Welcome Daniel O'Boyle Kelly with this guest post. Daniel is an IDC Consulting Director who supports my SBS group.
Its with a fair amount of regularity these days that I come across some vendor slideware extolling the virtues of their "partner profitability" initiatives. This, in many ways, is a good thing. Yet with few exceptions, when peeling back the layers, improving profitability relates in large part to giving 'a few extra points' to push a vendor's technology or platform. While improving margins may indeed lead to better profitability, vendors need to better meet today's business challenges for the channel and without question, challenge number one is maintaining positive cash flow.
In a recent custom survey IDC conducted for a large software vendor, we asked no fewer than 400 of their partners about a number of business performance metrics. The positive takeaway is that at least 75% of them were experiencing positive cash-flow coming into their businesses. Of course, the flipside is that a quarter were on the bubble or in fact in negative cash-flow - an ominous position to be in during these times. What is even more stark is that when breaking down the numbers by partner size, almost a third of those channel partners with less than 10 employees were break even or negative cash-flow. In the past, when the focus was on revenue growth, rapid sales cycles could possibly carry some partners through any 'profit valleys'. But with both the number of deals and length of sales cycles being extended, partners need to shift focus to cash-flow as KPI number one to manage the business. And a few concerted actions now could keep a partner's head above water:
- Seek out vendor financing and special incentives to power specific technology buying and thus shorten sales cycles. If incentives are not obvious, partners might want to hound their vendors for options claiming that other providers are stepping up. SAP and Microsoft are currently offering 0% financing on certain business applications. Cisco recently announced the "Now's The Time" offering that lets partners offer their customers no payments and no interest for three months on all Cisco hardware, software and bundled services for deals of $30 million or less.
- Identify general channel financing options beyond traditional vendors as a way to convert bookings to cash. For instance, Tech Data has an arrangement with NexCap to provide much valued capital through Reseller financing. By structuring a deal through this arrangement, resellers can improve cash flow as accounts receivables are converted to cash in 5-7 days. There are other arrangements out there too. Now is the time for partners to at least understand their options.
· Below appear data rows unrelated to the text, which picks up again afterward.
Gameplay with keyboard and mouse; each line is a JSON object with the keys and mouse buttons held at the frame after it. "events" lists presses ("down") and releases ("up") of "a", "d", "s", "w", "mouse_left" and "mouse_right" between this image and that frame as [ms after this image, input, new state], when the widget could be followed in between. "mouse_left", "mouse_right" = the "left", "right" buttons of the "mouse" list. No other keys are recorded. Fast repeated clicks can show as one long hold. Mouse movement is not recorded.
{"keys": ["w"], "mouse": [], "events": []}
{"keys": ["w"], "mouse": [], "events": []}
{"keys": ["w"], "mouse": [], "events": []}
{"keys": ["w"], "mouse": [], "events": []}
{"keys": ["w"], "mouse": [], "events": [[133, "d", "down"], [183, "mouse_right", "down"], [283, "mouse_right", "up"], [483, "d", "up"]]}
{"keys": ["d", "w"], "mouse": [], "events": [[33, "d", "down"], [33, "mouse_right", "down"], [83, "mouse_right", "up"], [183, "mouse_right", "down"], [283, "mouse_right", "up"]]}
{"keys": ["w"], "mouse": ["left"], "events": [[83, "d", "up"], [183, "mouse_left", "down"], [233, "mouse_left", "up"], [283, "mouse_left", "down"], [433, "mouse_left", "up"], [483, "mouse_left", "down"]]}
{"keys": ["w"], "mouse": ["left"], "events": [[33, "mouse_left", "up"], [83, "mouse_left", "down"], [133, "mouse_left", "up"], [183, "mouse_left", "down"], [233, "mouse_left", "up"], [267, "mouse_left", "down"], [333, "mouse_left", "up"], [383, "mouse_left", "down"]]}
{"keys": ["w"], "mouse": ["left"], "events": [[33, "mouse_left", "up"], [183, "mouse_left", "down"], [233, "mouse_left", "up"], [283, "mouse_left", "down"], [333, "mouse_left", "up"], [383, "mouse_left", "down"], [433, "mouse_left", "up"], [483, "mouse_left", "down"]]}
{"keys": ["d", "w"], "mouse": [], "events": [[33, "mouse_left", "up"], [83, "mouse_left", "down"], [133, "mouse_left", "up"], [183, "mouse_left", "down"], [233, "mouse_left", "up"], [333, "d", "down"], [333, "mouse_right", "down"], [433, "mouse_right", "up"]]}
- Most importantly, partners should get disciplined on all their billing and collection practices. In a recent IDC survey, we found top channel performers had average days sales outstanding of 45 days versus typical average 64 days collecting valuable cash faster and able to fund growth or debt repayment. Even if partners need to work with customers and be creative to match their budgetary constraints, it will pay to hammer out predictable schedules. Proper terms and milestone scheduling is key and forecasting accuracy should be incented similarly to other MBOs.